As a simplified case, consider a sponge hash function made from an ideal 160-bit block cipher with a 256-bit key, and mixes in a 32-bit word each round. It would be better to use an LFSR to generate the sequence of keys for each round, but let's say this simplified hash function is

$$ \begin{align} H(0) &= 0 \\ H(N) &= E(0, H(N-1) \oplus \mathtt{words}[N-1]) \\ \end{align} $$

where $\oplus$ is 160-bit exclusive-or and words[] is the message suitably padded and represented as an array of 32-bit integers.

You're correct that this construction provides 128-bits of state that an attacker can't directly manipulate. Now, consider the sequence of states generated by hashing a very long message where each $\mathtt{word}[ N ]$ is identical (say zero). This construction will, after an average of $2^{80}$ steps enter into a cycle with an average length of $2^{80}$ steps. That is, it will act as an ideal permutation of 160-bit values. Note that for a fixed value of the final word in the words array, there are $2^{160}$ possible values for the final $H$ hash value.

Consider the alternative construction $$ \begin{align} G(0) &= 0 \\ G(N) &= E(0, \mathsf{mask128}( G(N-1) ) \oplus \mathtt{words}[ N-1 ] ) \\ \end{align} $$

where $\mathsf{mask128}(V)$ returns a copy of $V$ with its least significant 32 bits all set to zero. This is equivalent to the remove-instead-of-xor case.

Consider again how this $G$ function behaves when words is a very long sequence of identical values. After an average of $2^{64}$ iterations, it will go into a cycle of size $2^{64}$. In other words, it acts as a random permutation of 128-bit values. Note that for a constant value of the final word in the words array, there are only $2^{128}$ possible final $G$ hash values. (The possible final $G$ hash values are the values for which $D(0, G(N-1)) \mathbin\& (2^{32}-1) = \mathtt{word}[N-1]$ where $\&$ is bitwise and.)

Consider the following attack that generates two messages $M$ and $M'$ with identical hash values (a weak collision of the hash): begin with $K$ and $K'$, the beginnings of the two messages you want to collide. Generate $K$ from $M$ by appending 320 random bits (call this the $K$-seed), and then iteratively append a constant 32-bit word (say zero). Do the same to generate $K'$ from $M$ using random $K'$-seeds. Keep a mapping $J$ of $H(M)$ hash values to the $K$-seed values (and number of appended words) that generated them and a mapping $J'$ of $H(M')$ values to the $K'$-seed values (and number of appended words) that generated them. Stop as soon as $J$ and $J'$ have one key in common.
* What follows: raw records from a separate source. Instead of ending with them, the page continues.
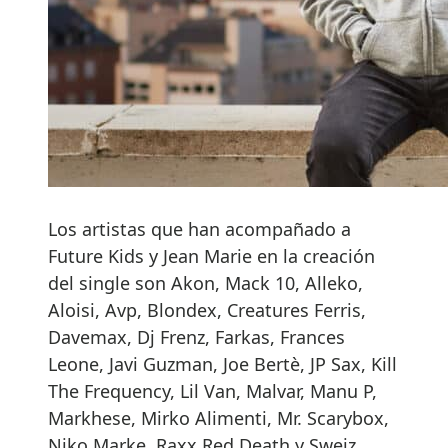
Los artistas que han acompañado a
Future Kids y Jean Marie en la creación
del single son Akon, Mack 10, Alleko,
Aloisi, Avp, Blondex, Creatures Ferris,
Davemax, Dj Frenz, Farkas, Frances
Leone, Javi Guzman, Joe Bertè, JP Sax, Kill
The Frequency, Lil Van, Malvar, Manu P,
Markhese, Mirko Alimenti, Mr. Scarybox,
Niko Marke, Raxx,Red Death y Sweiz.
You have found a week collision on $H$ or $G$.

The average complexity of this attack for $H$:
An average of $2^{80}$ values in $J$ and $2^{80}$ values in $J'$. This means a work factor of $2^{81}$ in time and $2^{81}$ in space required.
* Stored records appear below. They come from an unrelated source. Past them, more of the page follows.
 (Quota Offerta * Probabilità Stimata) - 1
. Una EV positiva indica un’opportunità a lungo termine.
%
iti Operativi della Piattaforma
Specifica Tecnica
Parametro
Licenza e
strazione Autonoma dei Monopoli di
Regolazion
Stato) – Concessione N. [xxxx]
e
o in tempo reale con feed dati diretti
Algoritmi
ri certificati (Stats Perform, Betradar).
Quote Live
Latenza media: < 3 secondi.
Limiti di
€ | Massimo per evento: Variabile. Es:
The average complexity of this attack for $G$:
An average of $2^{64}$ values in $J$ and $2^{64}$ values in $J'$. This means a work factor of $2^{65}$ in time and $2^{65}$ in space required.
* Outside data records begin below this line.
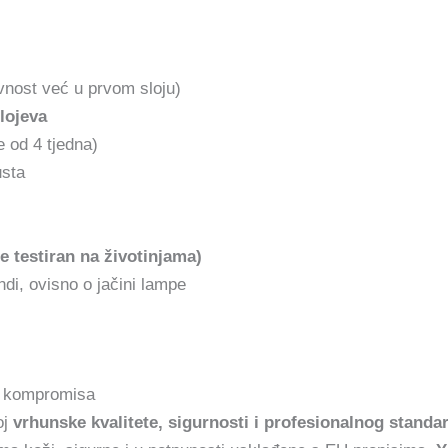
vnost već u prvom sloju)
lojeva
 od 4 tjedna)
usta
e testiran na životinjama)
di, ovisno o jačini lampe
z kompromisa
oj
vrhunske kvalitete, sigurnosti i profesionalnog standa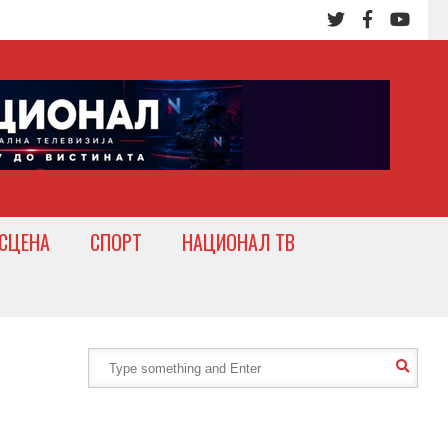
СЦЕНА
СПОРТ
НАЦИОНАЛ ТВ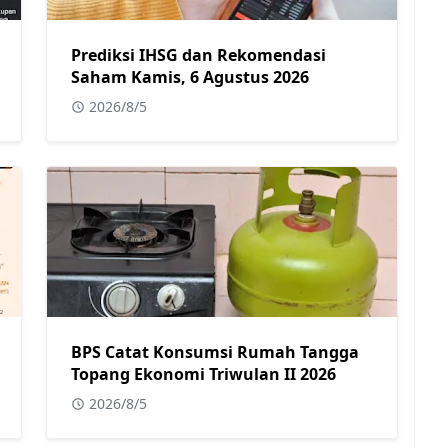
Prediksi IHSG dan Rekomendasi
Saham Kamis, 6 Agustus 2026
2026/8/5
BPS Catat Konsumsi Rumah Tangga
Topang Ekonomi Triwulan II 2026
2026/8/5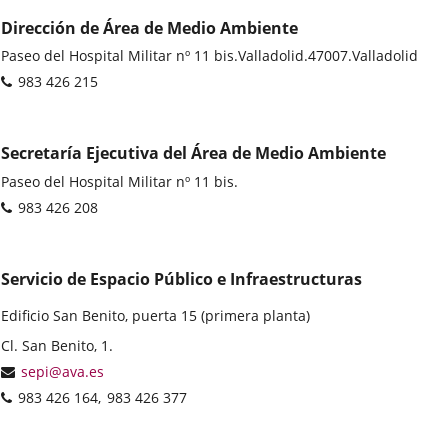
Dirección de Área de Medio Ambiente
Postal
Paseo del Hospital Militar nº 11 bis.
Valladolid.
47007.
Valladolid
address
Phones
983 426 215
Secretaría Ejecutiva del Área de Medio Ambiente
Postal
Paseo del Hospital Militar nº 11 bis.
address
Phones
983 426 208
Servicio de Espacio Público e Infraestructuras
Edificio San Benito, puerta 15 (primera planta)
Postal
Cl. San Benito, 1.
address
Email
sepi@ava.es
Phones
983 426 164
983 426 377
Now, the work factor of the attack against $H$ can be brought down to $2^{65}$ by choosing a value of $\mathtt{word}[N-1]$ that has a constant value when XOR-ed with the least significant bits of $H(N-1)$.

We see that for an active attacker, this simple attack isn't any more difficult against $H$ than $G$. However, for non-adversarial uses (for instance, checksumming and de-duplicating long constant-length documents with a constant 32-bit footer) $H$ is superior to $G$, and there may arise other real-world use cases where an attacker is similarly constrained in the values he or she may inject into the words[] array. Using replace-instead-of-XOR may be the tiniest of footholds to give an attacker, but there's no reason to give an attacker even such a tiny foothold.